Passage to read section start

Pickman's model said:


> oh dear.
> 
> if we're reduced to observing the faq urban will be dull as ditchwater


Someone got pulled up for it the other day - if urban is a discussion board, threads should have content to discuss rather than random links to other sites.

Personally, I think the material being linked to is a 'jolly jape' by some posh twats under the guise of a 'class war' - I'm genuinely interested in what the OP thinks.


----------



## Pickman's model (Apr 10, 2012)

equationgirl said:


> Someone got pulled up for it the other day - if urban is a discussion board, threads should have content to discuss rather than random links to other sites.
> 
> Personally, I think the material being linked to is a 'jolly jape' by some posh twats under the guise of a 'class war' - I'm genuinely interested in what the OP thinks.


and your opinion's based on what? what facts have you drawn this conclusion from?


----------



## equationgirl (Apr 10, 2012)

Pickman's model said:


> and your opinion's based on what? what facts have you drawn this conclusion from?


From the link posted by the OP, including the writing style.

What's your opinion, or are you just going to pick holes in what I post?


----------



## Pickman's model (Apr 10, 2012)

equationgirl said:


> From the link posted by the OP, including the writing style.
> 
> What's your opinion, or are you just going to pick holes in what I post?


i wasn't aware i had to have an opinion on the issue before asking questions about your view on the subject.

on what do you base your conclusion that it's 'a jolly jape' organised by some 'posh twats'?

specifically, what is the basis for your believing the organisers upper- or upper-middle class? i mean, it's not like ian bone's hid his life story behind a wall of silence or anything.


----------



## Riklet (Apr 11, 2012)

it made me laugh vaguely, the "jolly jape" but the whole _chortle chortle eton fag sodomy chortle chortle_ is a bit tired really isn't it? that said, ian bone certainly has a way with words, hard not to chortle chortle a bit even...


----------



## JimW (Apr 11, 2012)

This is the protest announcement forum, so no opinion needed, innit?


----------



## Captain Hurrah (Apr 11, 2012)

So what?


----------



## spliff (Apr 11, 2012)

Passage to read section end

§ **Work instruction 1**: Write out, word for word, the lines in the entries below, from the line containing "jtra Ľubomíra" through the line containing "Nathan Dawe ft. Anne-Marie ft. MoStack".

Material for this task section start

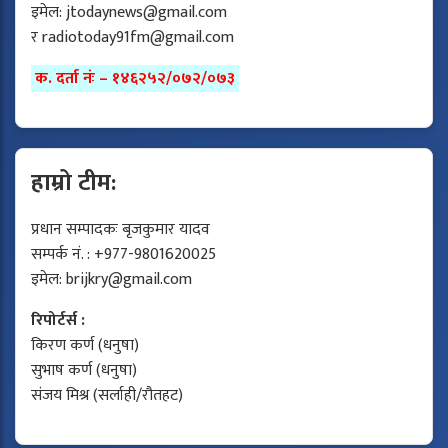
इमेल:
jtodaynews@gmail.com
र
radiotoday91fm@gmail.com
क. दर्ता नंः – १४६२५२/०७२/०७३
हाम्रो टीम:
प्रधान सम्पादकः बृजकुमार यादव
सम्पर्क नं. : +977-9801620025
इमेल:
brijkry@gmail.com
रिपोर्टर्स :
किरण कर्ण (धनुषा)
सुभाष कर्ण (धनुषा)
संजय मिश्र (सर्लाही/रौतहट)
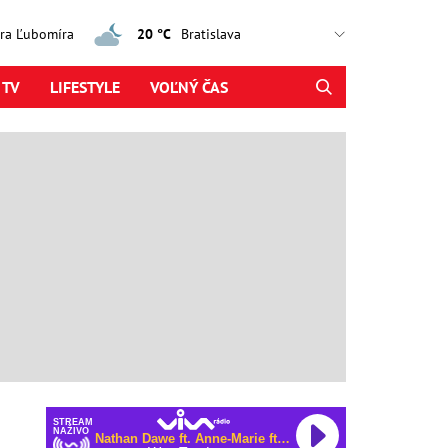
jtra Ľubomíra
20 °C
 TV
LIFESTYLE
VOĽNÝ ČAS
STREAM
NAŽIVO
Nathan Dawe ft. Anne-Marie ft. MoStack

Material for this task section end
Material for this task section start

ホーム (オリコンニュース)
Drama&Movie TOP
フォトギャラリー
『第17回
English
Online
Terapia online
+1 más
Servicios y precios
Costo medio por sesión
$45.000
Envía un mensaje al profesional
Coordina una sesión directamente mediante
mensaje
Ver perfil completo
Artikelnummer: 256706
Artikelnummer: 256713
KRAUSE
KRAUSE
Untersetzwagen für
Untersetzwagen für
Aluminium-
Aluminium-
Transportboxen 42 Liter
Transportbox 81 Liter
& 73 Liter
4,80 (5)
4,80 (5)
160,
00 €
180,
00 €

Material for this task section end

§ **Work instruction 2**: Reproduce the stretch of the forum thread from "## Riklet (Apr" through "opinion needed, innit?" without any changes.

§ **Task answer 1**:
jtra Ľubomíra
20 °C
 TV
LIFESTYLE
VOĽNÝ ČAS
STREAM
NAŽIVO
Nathan Dawe ft. Anne-Marie ft. MoStack

§ **Task answer 2**:
## Riklet (Apr 11, 2012)

it made me laugh vaguely, the "jolly jape" but the whole _chortle chortle eton fag sodomy chortle chortle_ is a bit tired really isn't it? that said, ian bone certainly has a way with words, hard not to chortle chortle a bit even...


----------



## JimW (Apr 11, 2012)

This is the protest announcement forum, so no opinion needed, innit?